Werkinstructies
1. Werk het deel van de tekst over de begroting 2014 bij dat opent met de woorden "Wij vinden het" en sluit met "dan niets doen?", en zet daarin "Najaarsnota 2014" in plaats van "Voorjaarsnota 2014".
2. Ga door met de tekst over de begroting 2014 en laat je vervolg aansluiten op de laatste zin.

Aangeleverde tekst
════════════════════
Begroting 2014 door PVV afgewezen

Het is een bijzondere situatie waarin we de algemene beschouwing houden. Een situatie die vooral gekenmerkt wordt door onzekerheid, maar waarin we ook staan in een omslag in het denken.
De onzekerheid betreft de slechte financiële situatie, maar nog meer de informatie over deze financiële situatie. Deze onzekerheid geeft trouwens heel scherp aan, dat de Provincie volstrekt afhankelijk is van de Rijksoverheid en maar heel beperkt eigen beleid kan voeren.

Wij vinden het daarom ook verstandig dat de echte bespreking van de financiële situatie pas plaats vindt bij de bespreking van de Voorjaarsnota 2014.


Kunnen we nu dan niets doen?


GS stelt een aantal dingen voor en daar zijn we het mee eens. Het is goed dat er nu een aantal principiële dingen worden afgesproken en dat er in het voorjaar 2014 gehandeld gaat worden.
════════════════════
Datasetfragmenten
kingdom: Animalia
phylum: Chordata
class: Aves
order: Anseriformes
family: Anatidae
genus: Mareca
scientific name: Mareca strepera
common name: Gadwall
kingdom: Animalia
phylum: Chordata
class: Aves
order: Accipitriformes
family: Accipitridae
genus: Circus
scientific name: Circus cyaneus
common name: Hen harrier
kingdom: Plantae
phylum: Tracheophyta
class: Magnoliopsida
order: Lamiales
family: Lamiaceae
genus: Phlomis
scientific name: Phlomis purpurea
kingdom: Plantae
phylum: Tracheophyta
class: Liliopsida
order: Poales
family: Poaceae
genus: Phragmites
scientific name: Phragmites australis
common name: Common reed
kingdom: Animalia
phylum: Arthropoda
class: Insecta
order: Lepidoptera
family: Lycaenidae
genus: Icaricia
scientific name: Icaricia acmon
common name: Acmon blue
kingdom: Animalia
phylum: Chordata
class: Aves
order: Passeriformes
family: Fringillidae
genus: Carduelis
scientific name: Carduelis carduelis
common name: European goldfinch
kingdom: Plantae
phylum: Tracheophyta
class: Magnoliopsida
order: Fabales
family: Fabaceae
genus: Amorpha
════════════════════
Verwachte antwoorden
1.
Wij vinden het daarom ook verstandig dat de echte bespreking van de financiële situatie pas plaats vindt bij de bespreking van de Najaarsnota 2014.


Kunnen we nu dan niets doen?

2.
1. Tekorten op de afrekening van een jaar worden niet meer verrekend met de algemene reserve
2. De algemene reserve wordt gebruikt om niet voorziene tegenslagen op te vangen.
3. De algemene reserve wordt gehandhaafd op 14 miljoen
4. De tekorten voor 2016 en 2017 worden d.m.v. stelposten opgelost.
5. De stelposten worden ingevuld "richtinggevend" met de scenario's 2 en 3.
6. De invulling van de stelposten vindt plaats aan de hand van een voorstel van de hand van GS bij de behandeling van de de Voorjaarsnota 2014.

Richtinggevend betekent voor ons dat de bezuinigingen plaatsvinden in de programma's voor de aangegeven bedragen en onderdelen en dat er niet plotseling heel andere bezuinigingen komen. Deze manier van omgaan met de onzekerheid en het oplossen van de tekorten vinden we goed.

Twee algemene zaken willen we toch ook aan de orde stellen: de bestemmingsreserves en de Provinciale organisatie.

De bestemmingsreserves.
Hoe we het ook benoemen de Provincie Drenthe geeft meer geld uit dan er binnenkomt. In 2014 30 miljoen meer en in 2013 83 miljoen meer.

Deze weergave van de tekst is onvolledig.